RITA/MongoDB processes use too much memory and eventually cause the process to be killed

[awaken337]

Just want to start by saying how awesome RITA is! Thanks for sharing it with the community.

I recently installed RITA on a RHEL 7 machine using the install script. Its a beefy machine with 48 cores and 32 Gigs of RAM. The machine is also only running RITA; Zeek is installed on a different server. I imported 24 hours of Zeek logs and processed them with RITA using the default configuration. It took about 18 hours, but, the process finished and I was able to examine the results using RITA. I then added a couple IP ranges to the RITA config file so I wont see traffic from our public IP ranges to our internal IP ranges. Now, when I try to import Zeek logs into RITA, it will process one or two blocks of the 17 for a long period of time and eventually either MongoDB or RITA use so much memory that the process ends up getting killed:

At first, it was always Mongo that was using too much memory and getting killed. When I was troubleshooting that, I started the Mongo shell and saw a couple error messages that I addressed based on guidance provided by Mongo. Im using a NUMA machine, so I disabled zone reclaim and changed ExecStart to ensure Mongod is started by numactl. Additionally, I disabled transparent huge pages to help with MongoDB performance.

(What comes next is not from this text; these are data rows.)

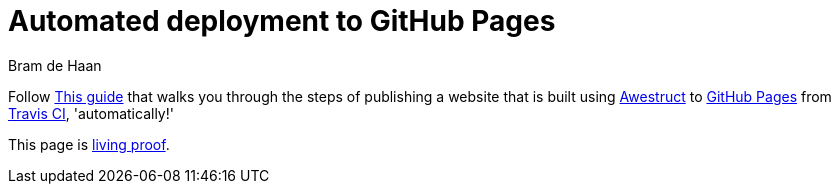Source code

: = Automated deployment to GitHub Pages
Bram de Haan
:awestruct-layout: default
:awestruct-show_header: true

Follow https://github.com/awestruct/awestruct.org/blob/master/auto-deploy-to-github-pages.adoc[This guide] that walks you through the steps of publishing a website that is built using http://awestruct.org[Awestruct] to http://pages.github.com[GitHub Pages] from http://travis-ci.org[Travis CI], 'automatically!'

This page is http://atelierbram.github.io/auto-deploy/[living proof]. 


 
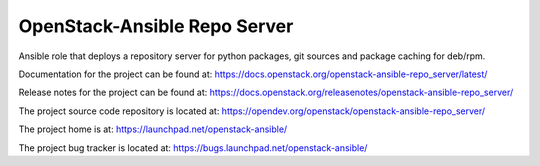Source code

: =============================
OpenStack-Ansible Repo Server
=============================

Ansible role that deploys a repository server for python packages, git
sources and package caching for deb/rpm.

Documentation for the project can be found at:
`<https://docs.openstack.org/openstack-ansible-repo_server/latest/>`_

Release notes for the project can be found at:
`<https://docs.openstack.org/releasenotes/openstack-ansible-repo_server/>`_

The project source code repository is located at:
`<https://opendev.org/openstack/openstack-ansible-repo_server/>`_

The project home is at:
`<https://launchpad.net/openstack-ansible/>`_

The project bug tracker is located at:
`<https://bugs.launchpad.net/openstack-ansible/>`_
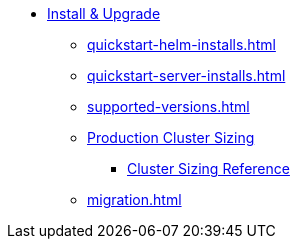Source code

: * xref:quickstart-helm-installs.adoc[Install & Upgrade]
** xref:quickstart-helm-installs.adoc[]
** xref:quickstart-server-installs.adoc[]
** xref:supported-versions.adoc[]
** xref:production-cluster-sizing.adoc[Production Cluster Sizing]
*** xref:cluster-sizing-reference.adoc[Cluster Sizing Reference]
** xref:migration.adoc[]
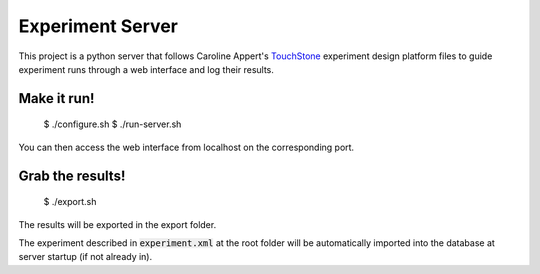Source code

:=================
Experiment Server
=================

This project is a python server that follows Caroline Appert's
`TouchStone <https://www.lri.fr/~appert/website/touchstone/touchstone.html>`_
experiment design platform files to guide experiment runs through a web interface and log their results.

------------
Make it run!
------------

    $ ./configure.sh
    $ ./run-server.sh

You can then access the web interface from localhost on the corresponding port.

-----------------
Grab the results!
-----------------

    $ ./export.sh

The results will be exported in the export folder.


The experiment described in `experiment.xml`:code: at the root folder will be automatically imported into the database
at server startup (if not already in).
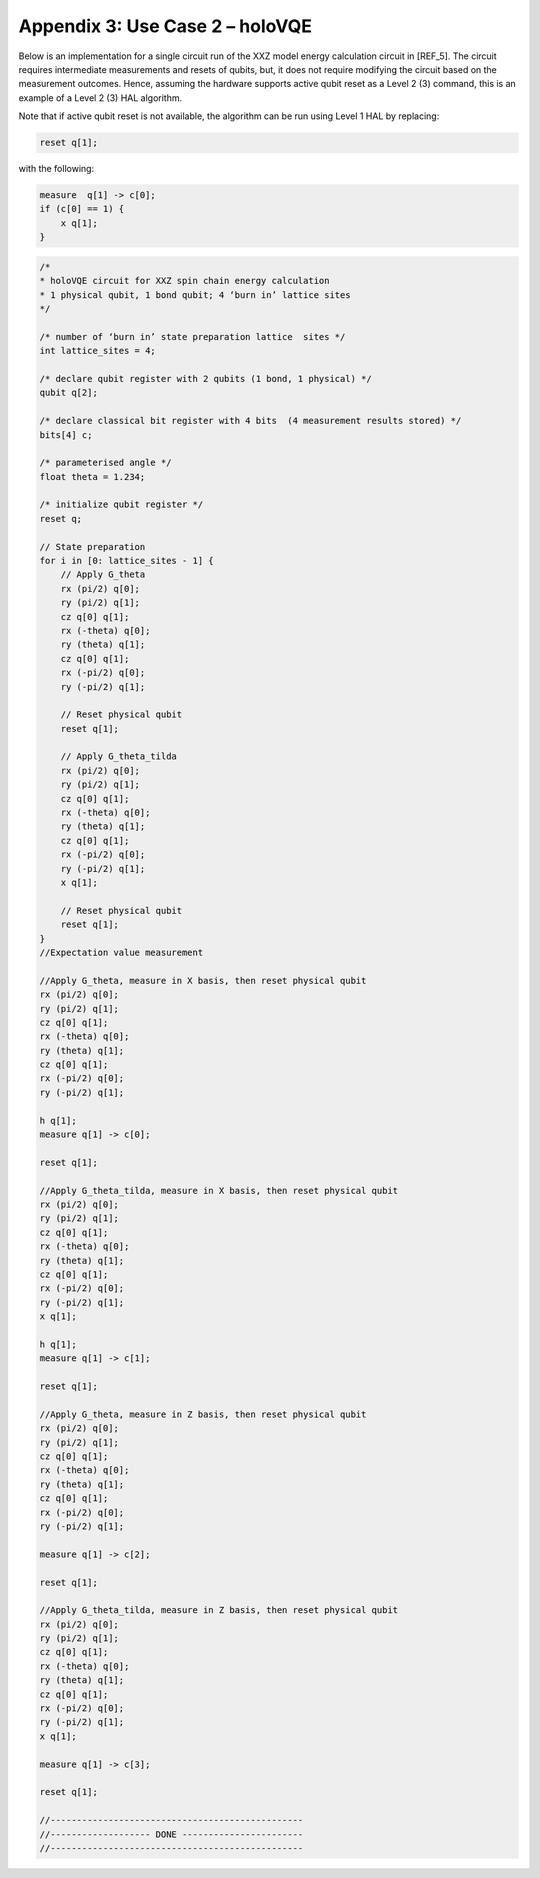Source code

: Appendix 3: Use Case 2 – holoVQE
================================

Below is an implementation for a single circuit run of the XXZ 
model energy calculation circuit in [REF_5]. 
The circuit requires intermediate measurements and resets of qubits, 
but, it does not require modifying the circuit based on the measurement outcomes. 
Hence, assuming the hardware supports active qubit reset as a Level 2 (3) 
command, this is an example of a Level 2 (3) HAL algorithm. 

Note that if active qubit reset is not available, the algorithm can be 
run using Level 1 HAL by replacing:

.. code-block::

    reset q[1]; 

with the following:

.. code-block::

    measure  q[1] -> c[0];
    if (c[0] == 1) {
        x q[1];
    }


.. code-block::

    /*
    * holoVQE circuit for XXZ spin chain energy calculation
    * 1 physical qubit, 1 bond qubit; 4 ‘burn in’ lattice sites
    */

    /* number of ‘burn in’ state preparation lattice  sites */
    int lattice_sites = 4;

    /* declare qubit register with 2 qubits (1 bond, 1 physical) */
    qubit q[2];

    /* declare classical bit register with 4 bits  (4 measurement results stored) */
    bits[4] c;

    /* parameterised angle */
    float theta = 1.234;

    /* initialize qubit register */
    reset q;

    // State preparation
    for i in [0: lattice_sites - 1] {
        // Apply G_theta
        rx (pi/2) q[0];
        ry (pi/2) q[1];
        cz q[0] q[1];
        rx (-theta) q[0];
        ry (theta) q[1];
        cz q[0] q[1];
        rx (-pi/2) q[0];
        ry (-pi/2) q[1];

        // Reset physical qubit
        reset q[1];

        // Apply G_theta_tilda
        rx (pi/2) q[0];
        ry (pi/2) q[1];
        cz q[0] q[1];
        rx (-theta) q[0];
        ry (theta) q[1];
        cz q[0] q[1];
        rx (-pi/2) q[0];
        ry (-pi/2) q[1];
        x q[1];

        // Reset physical qubit
        reset q[1];
    }
    //Expectation value measurement

    //Apply G_theta, measure in X basis, then reset physical qubit
    rx (pi/2) q[0];
    ry (pi/2) q[1];
    cz q[0] q[1];
    rx (-theta) q[0];
    ry (theta) q[1];
    cz q[0] q[1];
    rx (-pi/2) q[0];
    ry (-pi/2) q[1];

    h q[1];
    measure q[1] -> c[0];

    reset q[1];

    //Apply G_theta_tilda, measure in X basis, then reset physical qubit
    rx (pi/2) q[0];
    ry (pi/2) q[1];
    cz q[0] q[1];
    rx (-theta) q[0];
    ry (theta) q[1];
    cz q[0] q[1];
    rx (-pi/2) q[0];
    ry (-pi/2) q[1];
    x q[1];

    h q[1];
    measure q[1] -> c[1];

    reset q[1];

    //Apply G_theta, measure in Z basis, then reset physical qubit
    rx (pi/2) q[0];
    ry (pi/2) q[1];
    cz q[0] q[1];
    rx (-theta) q[0];
    ry (theta) q[1];
    cz q[0] q[1];
    rx (-pi/2) q[0];
    ry (-pi/2) q[1];

    measure q[1] -> c[2];

    reset q[1];

    //Apply G_theta_tilda, measure in Z basis, then reset physical qubit
    rx (pi/2) q[0];
    ry (pi/2) q[1];
    cz q[0] q[1];
    rx (-theta) q[0];
    ry (theta) q[1];
    cz q[0] q[1];
    rx (-pi/2) q[0];
    ry (-pi/2) q[1];
    x q[1];

    measure q[1] -> c[3];

    reset q[1];

    //------------------------------------------------
    //------------------- DONE -----------------------
    //------------------------------------------------




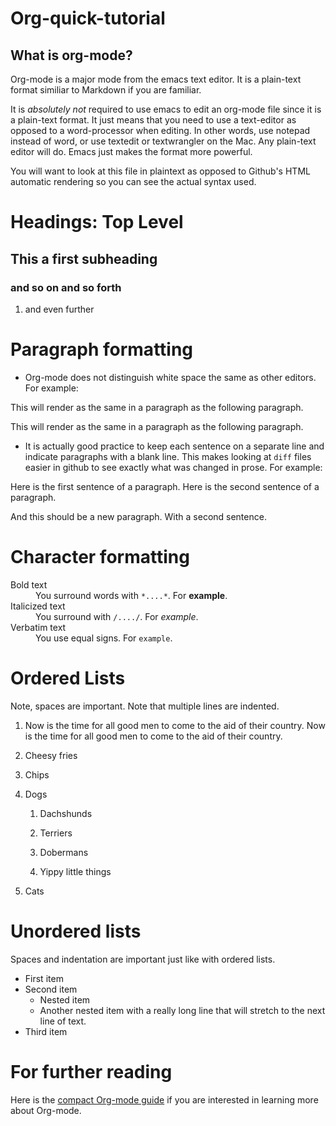 * Org-quick-tutorial
** What is org-mode?
Org-mode is a major mode from the emacs text editor. It is a
plain-text format similiar to Markdown if you are familiar. 

It is /absolutely not/ required to use emacs to edit an org-mode file
since it is a plain-text format. It just means that you need to use a
text-editor as opposed to a word-processor when editing. In other
words, use notepad instead of word, or use textedit or textwrangler on
the Mac. Any plain-text editor will do. Emacs just makes the format
more powerful.

You will want to look at this file in plaintext as opposed to Github's
HTML automatic rendering so you can see the actual syntax used.

* Headings: Top Level 
** This a first subheading
*** and so on and so forth
**** and even further
   	
* Paragraph formatting

- Org-mode does not distinguish white space the same as other
  editors. For example:

This 
will
render
as
the 
same 
in 
a 
paragraph 
as 
the 
following 
paragraph.


This will render as the same in a paragraph as the following
paragraph.

- It is actually good practice to keep each sentence on a separate
  line and indicate paragraphs with a blank line. This makes looking
  at =diff= files easier in github to see exactly what was changed in
  prose. For example:

Here is the first sentence of a paragraph. 
Here is the second sentence of a paragraph. 

And this should be a new paragraph. 
With a second sentence.
   
* Character formatting

- Bold text :: You surround words with =*....*=. For *example*.
- Italicized text :: You surround with =/..../=. For /example/.
- Verbatim text :: You use equal signs. For =example=.  

* Ordered Lists
  
Note, spaces are important. Note that multiple lines are indented. 

1. Now is the time for all good men to come to the aid of their
   country. Now is the time for all good men to come to the aid of
   their country.

2. Cheesy fries

3. Chips

4. Dogs

   1. Dachshunds

   2. Terriers

   3. Dobermans

   4. Yippy little things 

5. Cats

* Unordered lists
  
Spaces and indentation are important just like with ordered lists. 
  
- First item
- Second item
  - Nested item
  - Another nested item with a really long line that will stretch to
    the next line of text.
- Third item

* For further reading

Here is the [[http://orgmode.org/guide/][compact Org-mode guide]] if you are interested in learning
more about Org-mode.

Now, when I try to import 24 hours of Zeek logs, RITA is the program that appears to be using more and more memory until the process ends up getting killed:

grep rita /var/log/messages Mar 16 11:00:33 securityappdev1 kernel: [45355] 0 45355 6043339 5737143 11486 115480 0 rita Mar 16 11:00:33 securityappdev1 kernel: Out of memory: Kill process 45355 (rita) score 556 or sacrifice child Mar 16 11:00:33 securityappdev1 kernel: Killed process 45355 (rita), UID 0, total-vm:24173356kB, anon-rss:22948572kB, file-rss:0kB, shmem-rss:0kB

I understand the value of the data RITA can provide and really want to get this working so I can do a POC and demonstrate RITA's capabilities to our team. Would these same issues arise if I installed RITA on a non-NUMA machine running Ubuntu 18.04? Is there anything I can do on my end to address this issue?

Thanks for your help!

[ethack]

If you are importing all 24 hours at once I'd recommend doing it an hour at a time instead. There's less for RITA to chew on at one time that way.

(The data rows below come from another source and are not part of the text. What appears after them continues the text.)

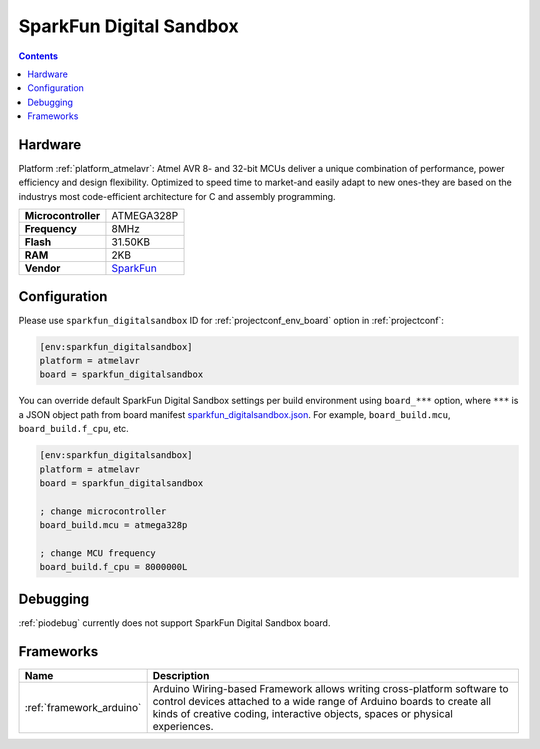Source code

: ..  Copyright (c) 2014-present PlatformIO <contact@platformio.org>
    Licensed under the Apache License, Version 2.0 (the "License");
    you may not use this file except in compliance with the License.
    You may obtain a copy of the License at
       http://www.apache.org/licenses/LICENSE-2.0
    Unless required by applicable law or agreed to in writing, software
    distributed under the License is distributed on an "AS IS" BASIS,
    WITHOUT WARRANTIES OR CONDITIONS OF ANY KIND, either express or implied.
    See the License for the specific language governing permissions and
    limitations under the License.

.. _board_atmelavr_sparkfun_digitalsandbox:

SparkFun Digital Sandbox
========================

.. contents::

Hardware
--------

Platform :ref:`platform_atmelavr`: Atmel AVR 8- and 32-bit MCUs deliver a unique combination of performance, power efficiency and design flexibility. Optimized to speed time to market-and easily adapt to new ones-they are based on the industrys most code-efficient architecture for C and assembly programming.

.. list-table::

  * - **Microcontroller**
    - ATMEGA328P
  * - **Frequency**
    - 8MHz
  * - **Flash**
    - 31.50KB
  * - **RAM**
    - 2KB
  * - **Vendor**
    - `SparkFun <https://www.sparkfun.com/products/12651?utm_source=platformio&utm_medium=docs>`__


Configuration
-------------

Please use ``sparkfun_digitalsandbox`` ID for :ref:`projectconf_env_board` option in :ref:`projectconf`:

.. code-block:: ini

  [env:sparkfun_digitalsandbox]
  platform = atmelavr
  board = sparkfun_digitalsandbox

You can override default SparkFun Digital Sandbox settings per build environment using
``board_***`` option, where ``***`` is a JSON object path from
board manifest `sparkfun_digitalsandbox.json <https://github.com/platformio/platform-atmelavr/blob/master/boards/sparkfun_digitalsandbox.json>`_. For example,
``board_build.mcu``, ``board_build.f_cpu``, etc.

.. code-block:: ini

  [env:sparkfun_digitalsandbox]
  platform = atmelavr
  board = sparkfun_digitalsandbox

  ; change microcontroller
  board_build.mcu = atmega328p

  ; change MCU frequency
  board_build.f_cpu = 8000000L

Debugging
---------
:ref:`piodebug` currently does not support SparkFun Digital Sandbox board.

Frameworks
----------
.. list-table::
    :header-rows:  1

    * - Name
      - Description

    * - :ref:`framework_arduino`
      - Arduino Wiring-based Framework allows writing cross-platform software to control devices attached to a wide range of Arduino boards to create all kinds of creative coding, interactive objects, spaces or physical experiences.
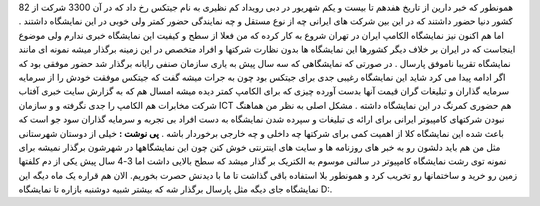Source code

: .. title: جیتکس بازاری که باید برای ایران می بود 
.. date: 2007/10/28 16:39:25

همونطور که خبر دارین از تاریخ هفدهم تا بیست و یکم شهریور در دبی رویداد
کم نظیری به نام جیتکس رخ داد که در آن 3300 شرکت از 82 کشور دنیا حضور
داشتند که در این بین شرکت های ایرانی چه از نوع مستقل و چه نمایندگی حضور
کمتر ولی خوبی در این نمایشگاه داشتند . اما هم اکنون نیز نمایشگاه الکامپ
ایران در تهران شروع به کار کرده که من فعلا از سطح و کیفیت این نمایشگاه
خبری ندارم ولی موضوع اینجاست که در ایران بر خلاف دیگر کشورها این
نمایشگاه ها بدون نظارت شرکتها و افراد متخصص در این زمینه برگذار میشه
نمونه ای مانند نمایشگاه تقریبا ناموفق پارسال . در صورتی که نمایشگاهی که
سه سال پیش به یاری سازمان صنفی رایانه برگذار شد حضور موفقی بود که اگر
ادامه پیدا می کرد شاید این نمایشگاه رغیبی جدی برای جیتکس بود چون به جرات
میشه گفت که جیتکس موفقت خودش را از سرمایه سرمایه گذاران و تبلیغات گران
قیمت آنها بدست آورده چیزی که برای الکامپ کمتر دیده میشه امسال هم که به
گزارش سایت خبری آفتاب شرکت مخابرات هم الکامپ را جدی نگرفته و و سازمان
ICT هم حضوری کمرنگ در این نمایشگاه داشته . مشکل اصلی به نظر من هماهنگ
نبودن شرکتهای کامپیوتر ایرانی برای ارائه ی تبلیغات و سپرده شدن نمایشگاه
به دست افراد بی تجربه و سرمایه گذاران سود جو است که باعث شده این
نمایشگاه کلا از اهمیت کمی برای شرکتها چه داخلی و چه خارجی برخوردار باشه
. **پی نوشت :** خیلی از دوستان شهرستانی مثل من هم باید دلشون رو به خبر
های روزنامه ها و سایت های اینترنتی خوش کنن چون این نمایشگاهها در شهرشون
برگذار نمیشه برای نمونه توی رشت نمایشگاه کامپیوتر در سالنی موسوم به
الکتریک بر گذار میشد که سطح بالایی داشت اما 3-4 سال پیش یکی از دم کلفتها
زمین رو خرید و ساختمانها رو تخریب کرد و همونطور بلا استفاده باقی گذاشت
تا ما با دیدنش حصرت بخوریم. الان هم قراره یک ماه دیگه این نمایشگاه جای
دیگه مثل پارسال برگذار شه که بیشتر شبیه دوشنبه بازاره تا نمایشگاه D:.
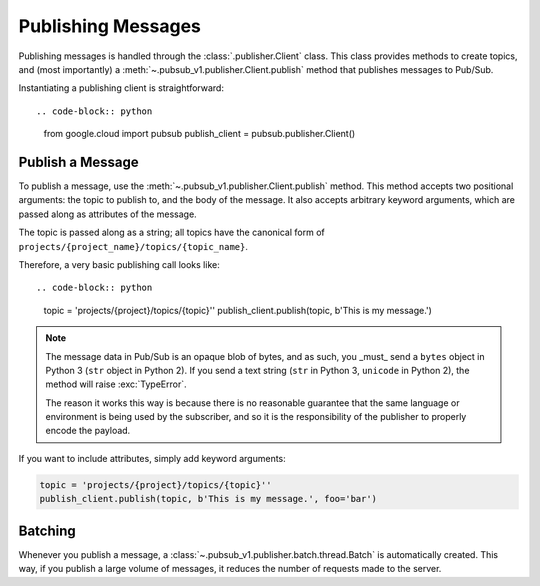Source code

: Publishing Messages
===================

Publishing messages is handled through the :class:`.publisher.Client` class.
This class provides methods to create topics, and (most importantly) a
:meth:`~.pubsub_v1.publisher.Client.publish` method that publishes
messages to Pub/Sub.

Instantiating a publishing client is straightforward::

.. code-block:: python

    from google.cloud import pubsub
    publish_client = pubsub.publisher.Client()


Publish a Message
-----------------

To publish a message, use the :meth:`~.pubsub_v1.publisher.Client.publish`
method. This method accepts two positional arguments: the topic to publish to,
and the body of the message. It also accepts arbitrary keyword arguments,
which are passed along as attributes of the message.

The topic is passed along as a string; all topics have the canonical form of
``projects/{project_name}/topics/{topic_name}``.

Therefore, a very basic publishing call looks like::

.. code-block:: python

    topic = 'projects/{project}/topics/{topic}''
    publish_client.publish(topic, b'This is my message.')

.. note::

    The message data in Pub/Sub is an opaque blob of bytes, and as such, you
    _must_ send a ``bytes`` object in Python 3 (``str`` object in Python 2).
    If you send a text string (``str`` in Python 3, ``unicode`` in Python 2),
    the method will raise :exc:`TypeError`.

    The reason it works this way is because there is no reasonable guarantee
    that the same language or environment is being used by the subscriber,
    and so it is the responsibility of the publisher to properly encode
    the payload.

If you want to include attributes, simply add keyword arguments:

.. code-block:: python

    topic = 'projects/{project}/topics/{topic}''
    publish_client.publish(topic, b'This is my message.', foo='bar')


Batching
--------

Whenever you publish a message, a
:class:`~.pubsub_v1.publisher.batch.thread.Batch` is automatically created.
This way, if you publish a large volume of messages, it reduces the number of
requests made to the server.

• https://github.com/activecm/rita#rolling-datasets
• https://github.com/activecm/rita/blob/master/docs/Rolling%20Datasets.md

TL;DR Rolling datasets have a fixed size (in chunks) and automatically remove the oldest chunk when they are full. So if you run the rita import every hour it will pick up the newest hour of logs and import that into a new chunk. The whole dataset has 24 chunks by default which then means you'll always have the latest 24 hours in it.

[bekirk]

I am having a similar issue I want to load 24 hours of data into a data set at on time. It says it is parsing into 1 of 2 batches, is there a way for me to tell it to maybe do 5 or 6 batches instead?

I just recently upgraded to rita 4.8.0 and on a old hardware based system 256Gb of RAM it works great but on a VM that I am certain I am going to be force to move to soon as the old hardware is probably 10+ years old and is on its last leg. The VM I am limited to 32Gb of RAM.

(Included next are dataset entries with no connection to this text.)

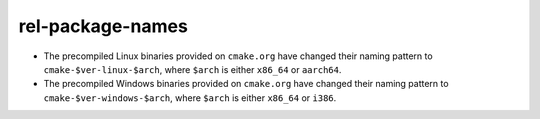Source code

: rel-package-names
-----------------

* The precompiled Linux binaries provided on ``cmake.org`` have changed
  their naming pattern to ``cmake-$ver-linux-$arch``, where ``$arch``
  is either ``x86_64`` or ``aarch64``.

* The precompiled Windows binaries provided on ``cmake.org`` have changed
  their naming pattern to ``cmake-$ver-windows-$arch``, where ``$arch``
  is either ``x86_64`` or ``i386``.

I can get through about 40 of the 108 files (18 Gigs compressed zeek logs) so I was thinking if I can process 20 or so files at a time it should stay well under the memory limit.

I know in the old version of rita it would split large data sets into 5-6 batches and on the weekends it was only like 2 batches. Is there a way to tell it how to split it up into batches without doing the rolling datasets?